-- Data section follows --

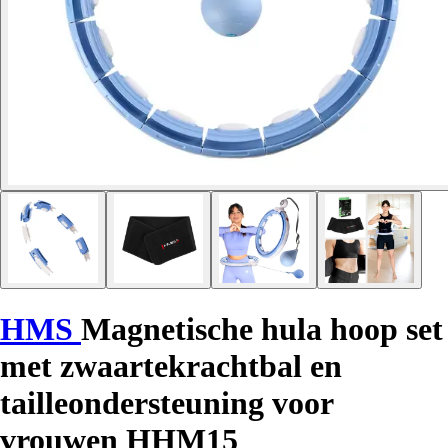
HMS
Magnetische hula hoop set
met zwaartekrachtbal en
tailleondersteuning voor
vrouwen HHM15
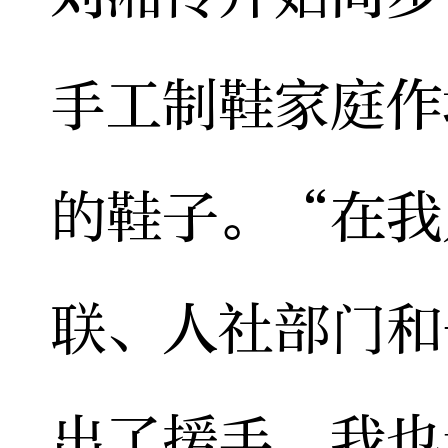
手工制鞋家庭作
的鞋子。“在我
联、人社部门和
出了援手，我也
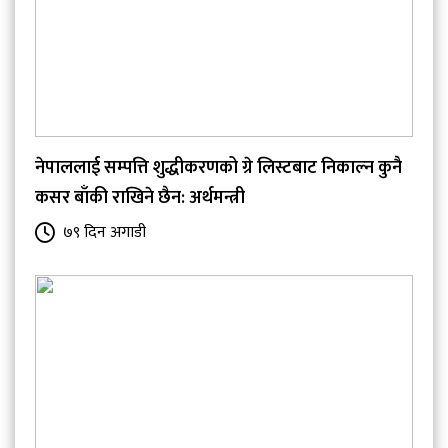
नेपाललाई सम्पत्ति शुद्धीकरणको ग्रे लिस्टबाट निकाल्न कुनै
कसर बाँकी राखिने छैन: अर्थमन्त्री
७९ दिन अगाडी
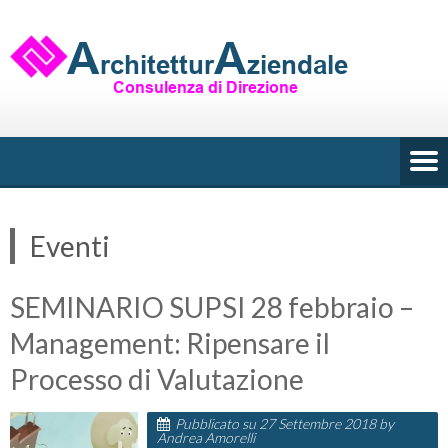
Skip
to
content
Eventi
SEMINARIO SUPSI 28 febbraio –
Management: Ripensare il
Processo di Valutazione
Pubblicato su
27 Settembre 2018
by
Andrea Amorelli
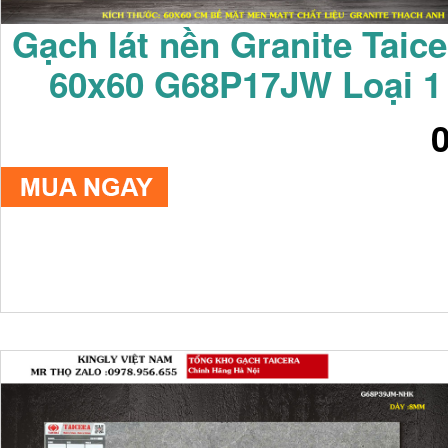
Gạch lát nền Granite Taice
60x60 G68P17JW Loại 1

-- Data section concluded --

▶ [Required action]
Reproduce every line of extracted text in the material above word for word, without the pictures.

▶ [Written response]
HMS
Magnetische hula hoop set
met zwaartekrachtbal en
tailleondersteuning voor
vrouwen HHM15
手工制鞋家庭作
的鞋子。“在我
联、人社部门和
出了援手，我也
नेपाललाई सम्पत्ति शुद्धीकरणको ग्रे लिस्टबाट निकाल्न कुनै
कसर बाँकी राखिने छैन: अर्थमन्त्री
७९ दिन अगाडी
Skip
to
content
Eventi
SEMINARIO SUPSI 28 febbraio –
Management: Ripensare il
Processo di Valutazione
Pubblicato su
27 Settembre 2018
by
Andrea Amorelli
Gạch lát nền Granite Taice
60x60 G68P17JW Loại 1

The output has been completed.